As ferramentas de IA generativa, como o ChatGPT, lideram em popularidade, com 70% dos funcionários optando por versões públicas e gratuitas, em vez das soluções disponibilizadas pelas empresas (42%). Embora isso contribua para a produtividade, o problema surge quando esses sistemas são usados de maneira irresponsável.

Por exemplo, 48% dos entrevistados admitiram ter enviado informações confidenciais, como dados financeiros e de clientes, para plataformas públicas, enquanto 44% utilizaram IA de formas que desrespeitam as normas internas da empresa. Esses deslizes podem causar danos sérios, indo desde prejuízos financeiros até impactos na reputação corporativa.

Outro ponto crítico é a confiança excessiva na IA. O estudo revelou que 66% dos trabalhadores aceitam os resultados gerados pela IA sem verificar sua precisão, e 56% já cometeram erros profissionais devido a isso. Imagine entregar um relatório com informações equivocadas ou tomar decisões com base em respostas imprecisas de um chatbot—o impacto pode variar de pequenos equívocos a prejuízos significativos.

Os trabalhadores mais jovens, entre 18 e 34 anos, são os que mais cometem esse erro, possivelmente por estarem mais habituados à tecnologia, mas menos atentos às suas limitações. Além disso, 35% dos entrevistados observaram que o uso de IA elevou os riscos de privacidade e conformidade nas empresas, deixando evidente a necessidade de mudanças.

Um dos desafios mais preocupantes é o chamado “shadow AI” — o uso de IA de maneira não declarada. Cerca de 61% dos trabalhadores evitam mencionar que fazem uso da tecnologia, 55% apresentam conteúdos gerados por IA como se fossem seus e 66% utilizam essas ferramentas sem confirmar se são permitidas.

Essa falta de transparência dificulta a gestão dos riscos pelas empresas. Mas por que isso acontece? Em grande parte, devido à falta de diretrizes: apenas 34% dos entrevistados afirmam que suas empresas possuem regras claras sobre o uso da IA, e apenas 6% trabalham em organizações que proíbem a tecnologia. Além disso, metade dos funcionários sente-se pressionada a utilizar IA, receosos de ficar para trás caso não adotem essas ferramentas. Sem o treinamento adequado, muitos acabam improvisando—e cometendo erros.

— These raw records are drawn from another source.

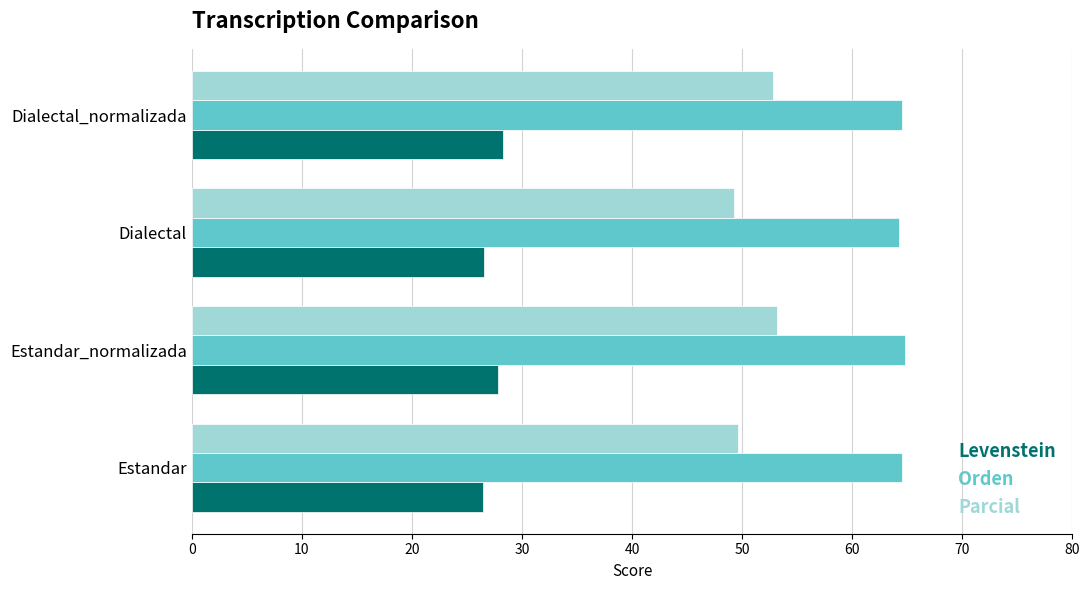

What is the approximate value of Parcial at Dialectal_normalizada?

52.8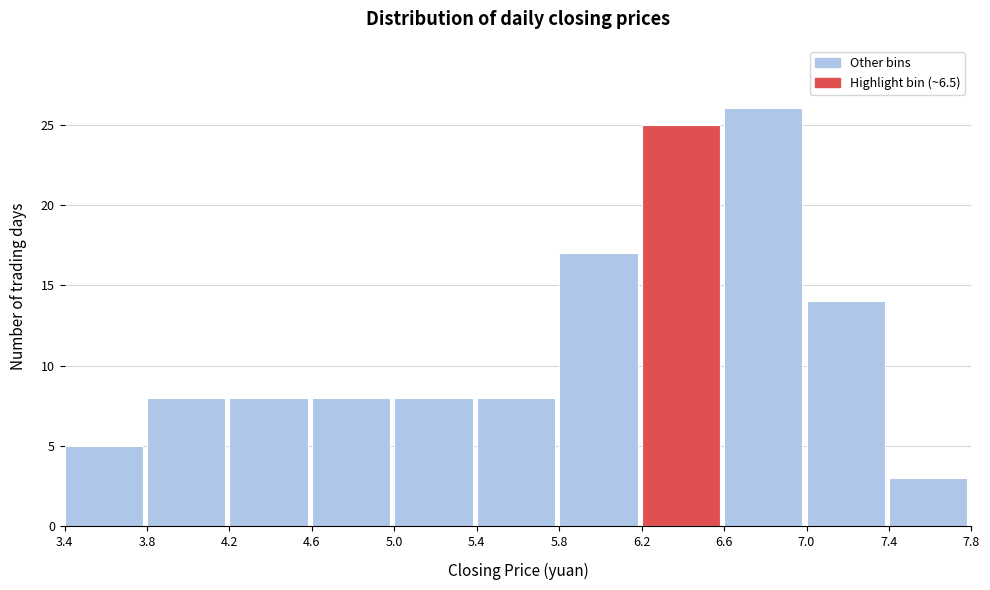

Which range on the x-axis has the tallest bar?

6.6 to 7.0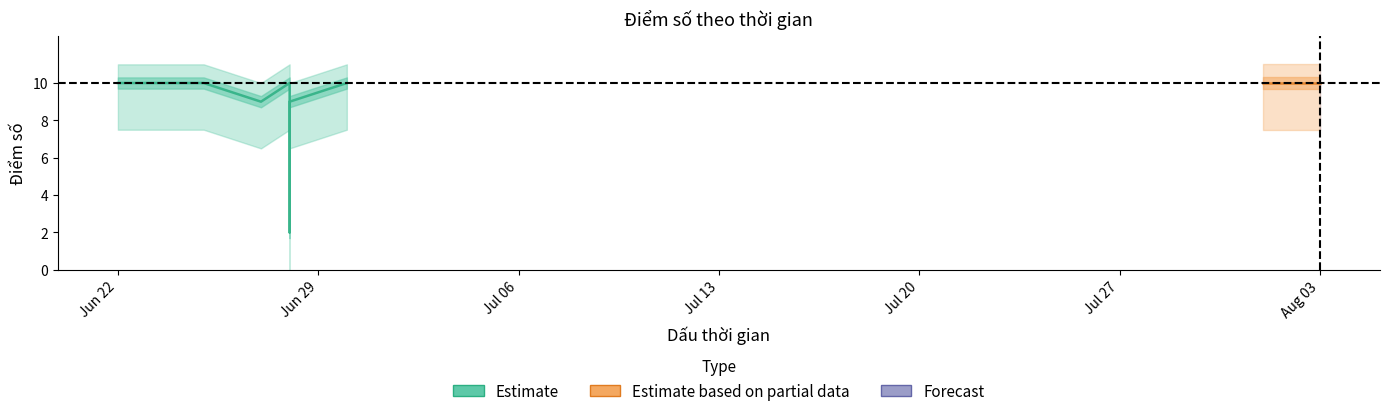

True or false: score_10 has a value of 7 at 2023-06-25.

False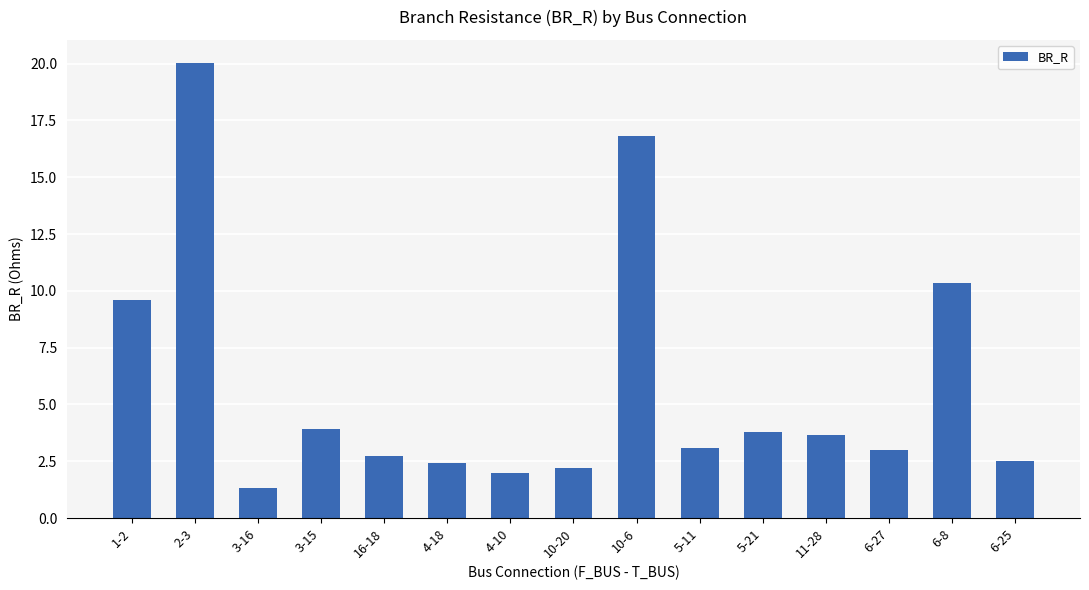

What is the maximum value shown in the chart?

20.0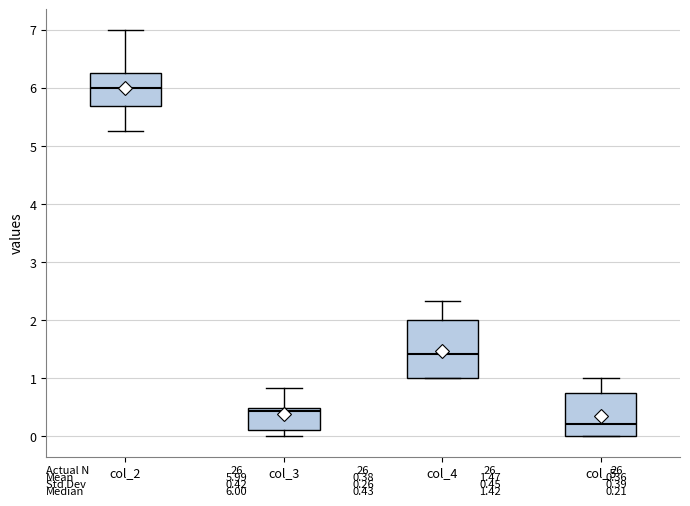

Which box has the highest median line?

col_2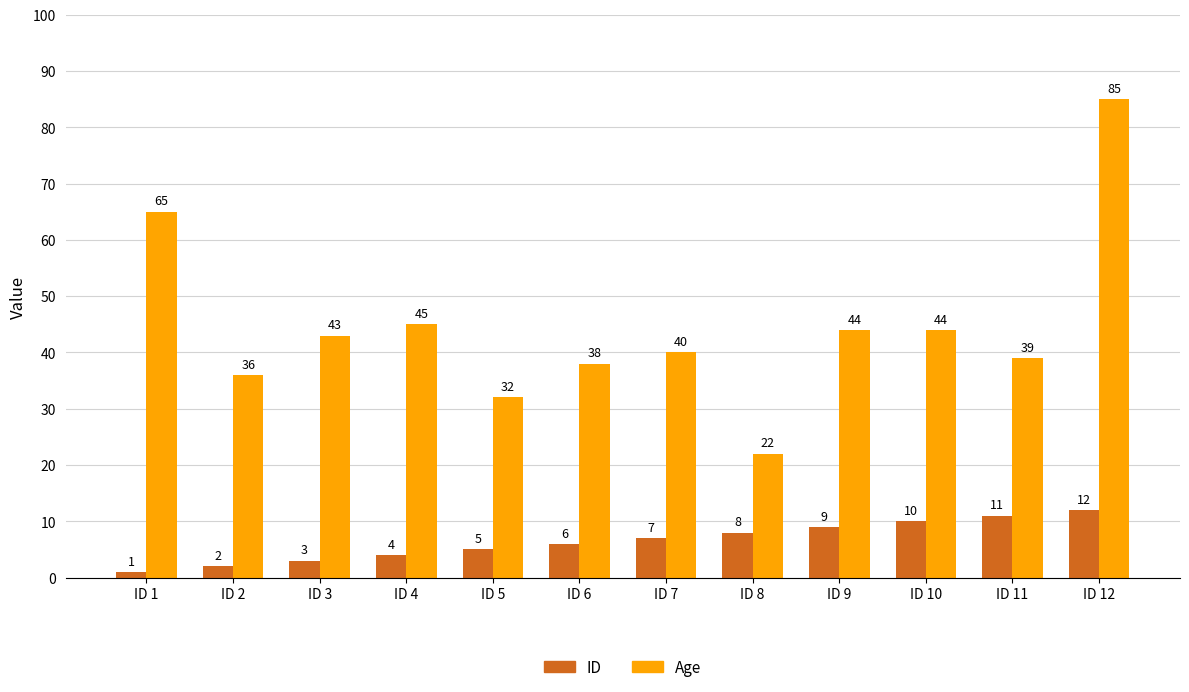

The Age series shows 22 at ID 8. True or false?

True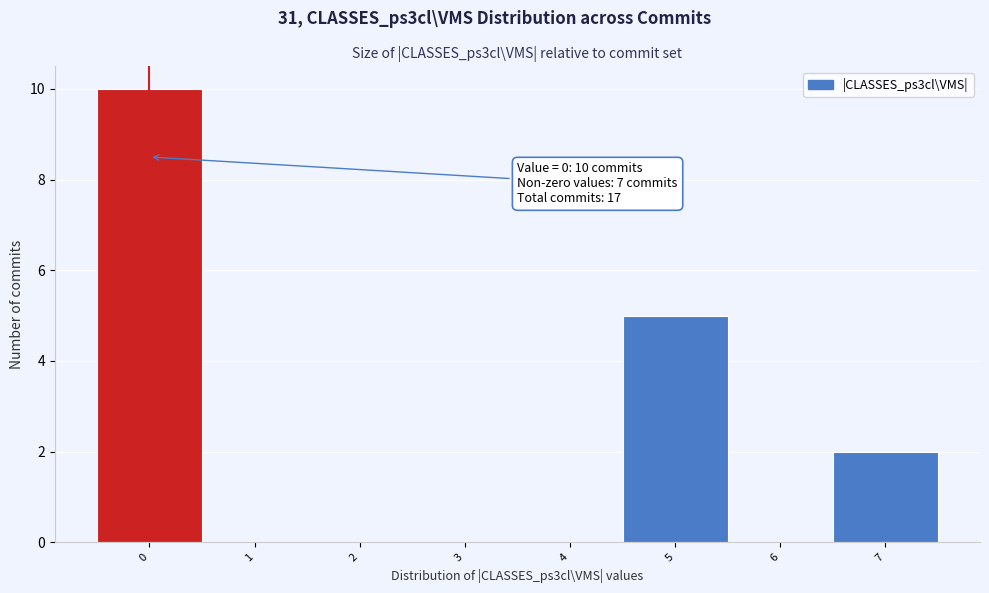

Over which range of the x-axis is the bar tallest?

-0.5 to 0.5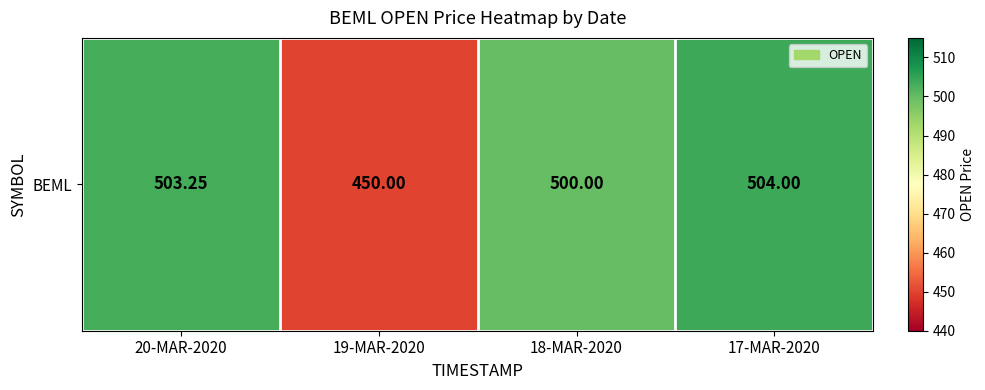

Approximately how many times larger is the value at 17-MAR-2020 compared to 20-MAR-2020?

1.0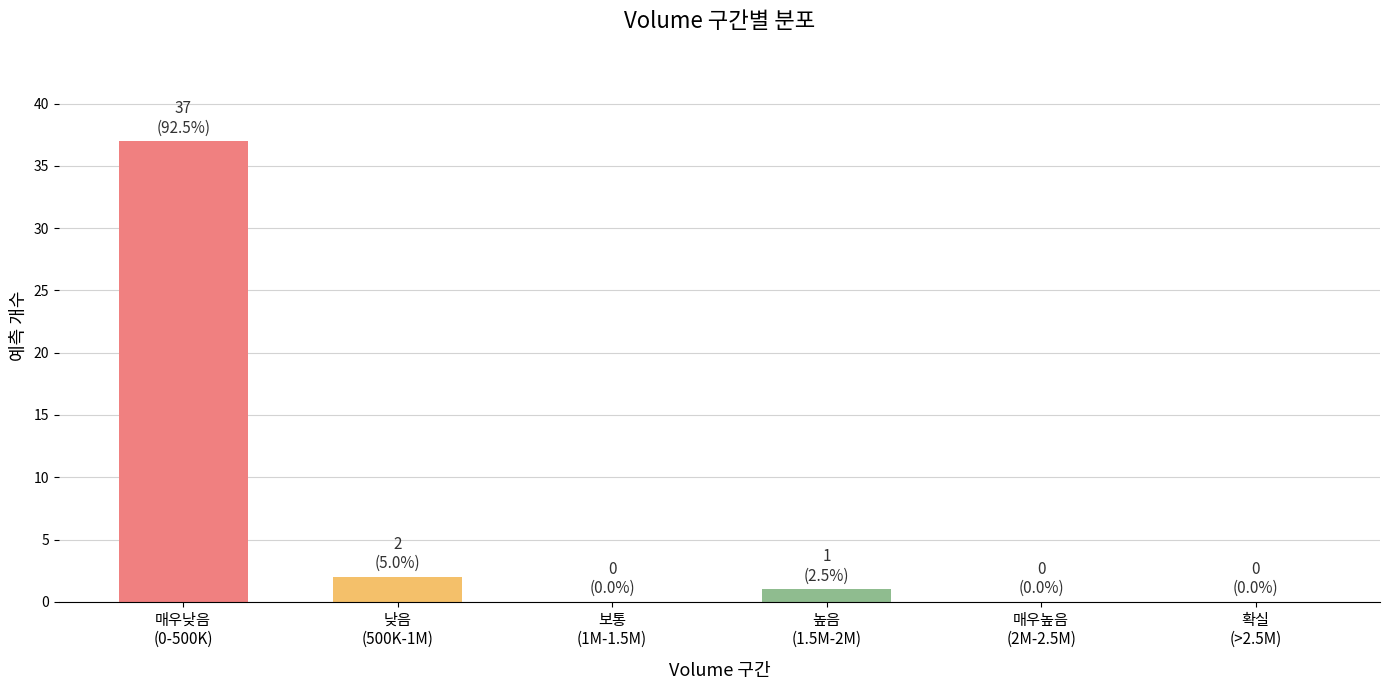

What is the sum of all values?

40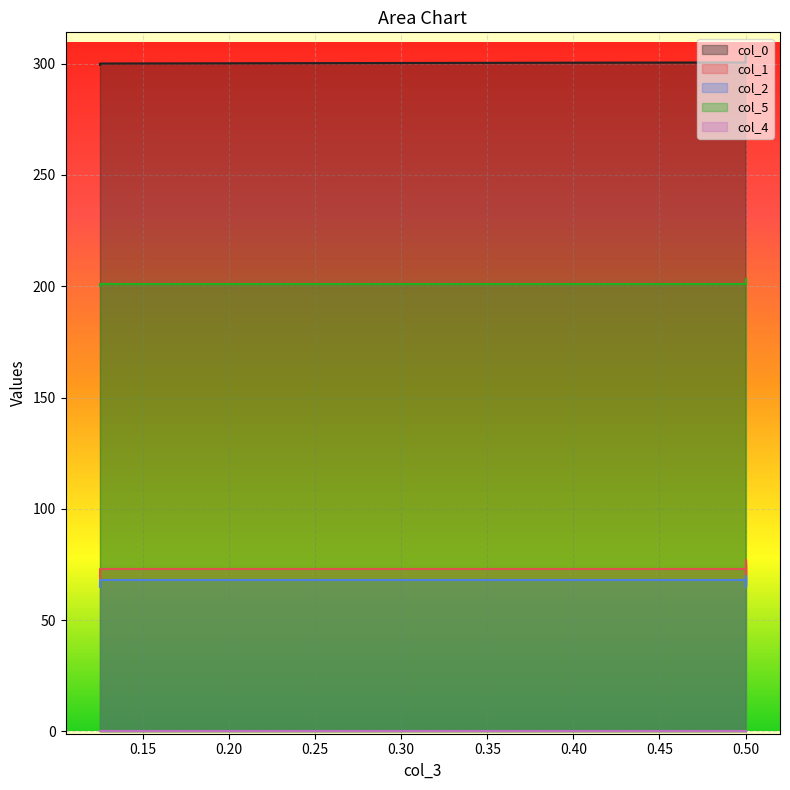

Which series has the largest total across all categories?

col_0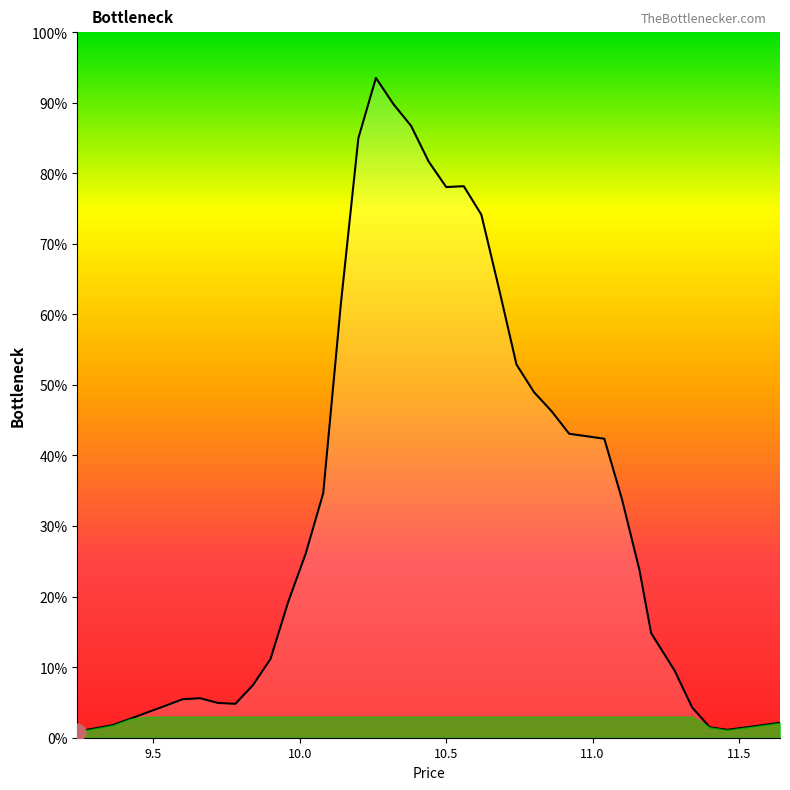

What is the difference between the maximum and minimum values?

92.6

A boa notícia é que há soluções para esses desafios. O estudo enfatiza que investir na alfabetização em IA, ou seja, capacitar os funcionários para compreenderem as ferramentas, seus limites e formas adequadas de uso, pode fazer uma grande diferença. Profissionais bem instruídos sobre IA tendem a verificar os resultados, considerar suas limitações e obter benefícios concretos, como maior produtividade e confiança na tecnologia.

Ainda assim, menos da metade (47%) dos entrevistados recebeu algum tipo de treinamento. As empresas precisam estabelecer políticas bem definidas, implementar sistemas de supervisão e fortalecer a segurança dos dados para minimizar riscos. Criar um ambiente em que os funcionários se sintam confortáveis para discutir o uso da IA também é essencial, pois isso favorece a transparência e reduz problemas potenciais.

Além de regras e treinamentos, as empresas devem cultivar uma cultura de aprendizado e segurança psicológica. Isso envolve incentivar os funcionários a explorar a IA de maneira responsável, compartilhar suas experiências e aprender com os erros sem medo de punições. Essa abordagem não só mitiga riscos, mas também impulsiona a inovação.

A IA pode ser uma aliada valiosa na transformação do trabalho, mas seu uso exige responsabilidade. Sem orientação adequada, diretrizes sólidas e um ambiente de transparência, a tecnologia pode se tornar um problema em vez de uma solução. Para os trabalhadores, a lição é clara: antes de expor dados sensíveis ao ChatGPT ou confiar cegamente em uma resposta gerada por IA, vale a pena pausar, verificar e, se necessário, buscar orientação.